4. La Société théosophique
Le mot « théosophie » a été emprunté, de 1875 à nos jours, par une société dont l'importance est tout à fait indéniable, mais dont la doctrine n'a que certains points communs avec ce qui précède. Il est regrettable qu'à l'heure actuelle ce mot évoque indifféremment ladite société et la théosophie du contexte abrahamique. Du moins en est-il ainsi en français ; car, en anglais, on fait plus volontiers la distinction entre theosophists et theosophers, les premiers désignant ce mouvement moderne.
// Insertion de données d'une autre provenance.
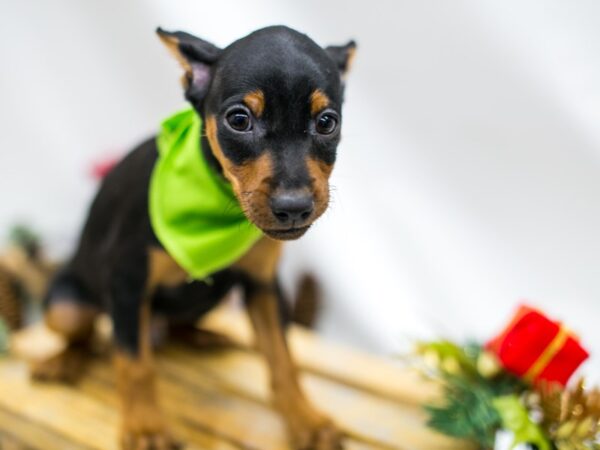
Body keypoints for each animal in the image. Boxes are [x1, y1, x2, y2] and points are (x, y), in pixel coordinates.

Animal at [32, 25, 356, 450]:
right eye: (239, 120)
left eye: (327, 122)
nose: (294, 208)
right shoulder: (127, 283)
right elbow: (134, 363)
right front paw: (146, 428)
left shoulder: (263, 285)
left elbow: (283, 359)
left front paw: (306, 419)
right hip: (67, 308)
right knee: (85, 334)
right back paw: (63, 361)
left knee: (175, 325)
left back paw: (203, 336)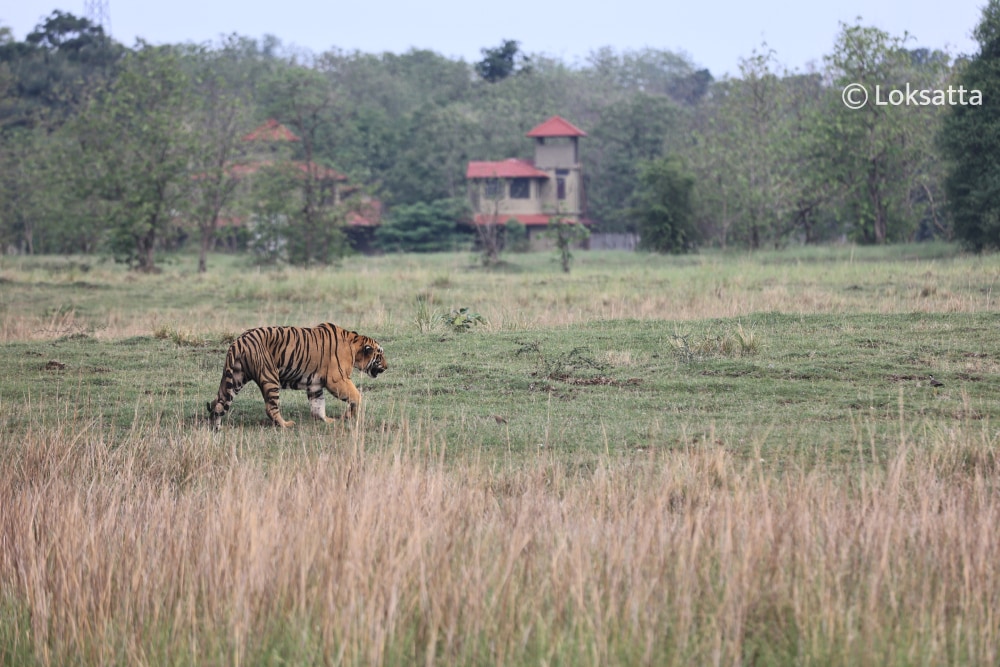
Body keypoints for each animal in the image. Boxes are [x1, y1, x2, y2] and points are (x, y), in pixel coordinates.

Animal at [207, 322, 386, 428]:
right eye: (380, 355)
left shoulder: (315, 384)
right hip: (270, 377)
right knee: (270, 407)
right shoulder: (337, 380)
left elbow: (318, 404)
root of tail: (239, 340)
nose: (386, 366)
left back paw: (216, 427)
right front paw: (349, 416)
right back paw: (286, 424)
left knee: (218, 402)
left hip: (236, 376)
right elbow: (356, 396)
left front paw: (326, 420)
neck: (354, 346)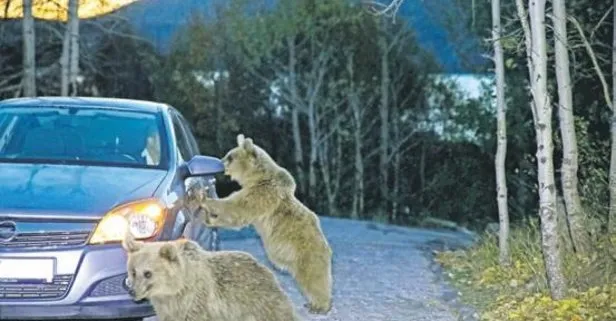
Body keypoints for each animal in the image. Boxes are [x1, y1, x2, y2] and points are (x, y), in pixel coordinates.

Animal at [122, 232, 300, 320]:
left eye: (148, 273)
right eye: (133, 271)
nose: (132, 291)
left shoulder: (197, 302)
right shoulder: (167, 308)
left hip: (258, 304)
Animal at [195, 132, 334, 312]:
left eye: (230, 156)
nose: (219, 162)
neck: (255, 178)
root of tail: (327, 247)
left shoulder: (261, 194)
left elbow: (236, 208)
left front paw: (204, 200)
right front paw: (209, 216)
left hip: (307, 253)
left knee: (314, 279)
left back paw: (319, 305)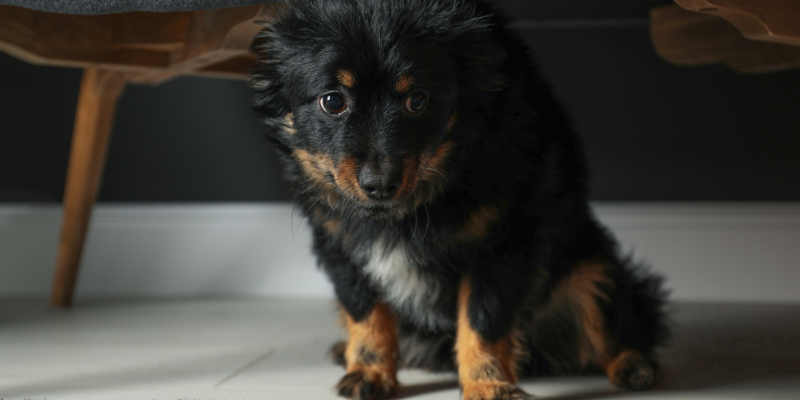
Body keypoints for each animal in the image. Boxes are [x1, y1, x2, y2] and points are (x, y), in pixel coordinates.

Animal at [252, 1, 668, 398]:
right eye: (333, 101)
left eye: (417, 100)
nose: (380, 184)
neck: (411, 207)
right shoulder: (340, 245)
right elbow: (365, 312)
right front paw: (369, 371)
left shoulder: (503, 244)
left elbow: (482, 322)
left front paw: (488, 385)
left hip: (593, 266)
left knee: (615, 327)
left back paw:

René Guénon a bien précisé, avec une indispensable rigueur, qu'entre « la doctrine de la Société théosophique, ou du moins ce qui lui tient lieu de doctrine, et la théosophie au sens véritable de ce mot, il n'y a absolument aucun lien de filiation, même idéale », si bien qu'on ne saurait confondre l'un et l'autre « que par mauvaise foi ou ignorance » ; il n'y a même pas de doctrine de la Société théosophique, si par doctrine on entend « quelque chose de solide et de bien défini ».
Le colonel Henry Steel Olcott (1832-1907) rencontra Helena Petrovna Blavatski (1831-1891), dite H. P. B., vers 1874. Très impressionné par cette femme, qui avait exercé au Caire diverses activités, Olcott fonda avec elle, en 1875, aux États-Unis, la Société théosophique destinée à étudier l'occultisme et l'ésotérisme, selon des approches fort diverses, particulièrement orientales. Tous deux décident très vite de répandre aux Indes l'activité de leur Société théosophique, d'autant qu'ils paraissent avoir disposé d'un certain nombre d'appuis moraux et financiers ; ils arrivent dans ce pays en 1879, y recueillent un certain succès dans les milieux anglais, font l'acquisition en 1882, à Adyar, près de Madras, d'une belle demeure, qui reste aujourd'hui encore le centre mondial de la Société. En 1887, H. P. B. quitte les Indes pour Londres, mais Olcott continue à enseigner, aux Indes, un syncrétisme fait de bouddhisme, de théosophisme, ainsi que d'éléments empruntés à d'autres traditions religieuses.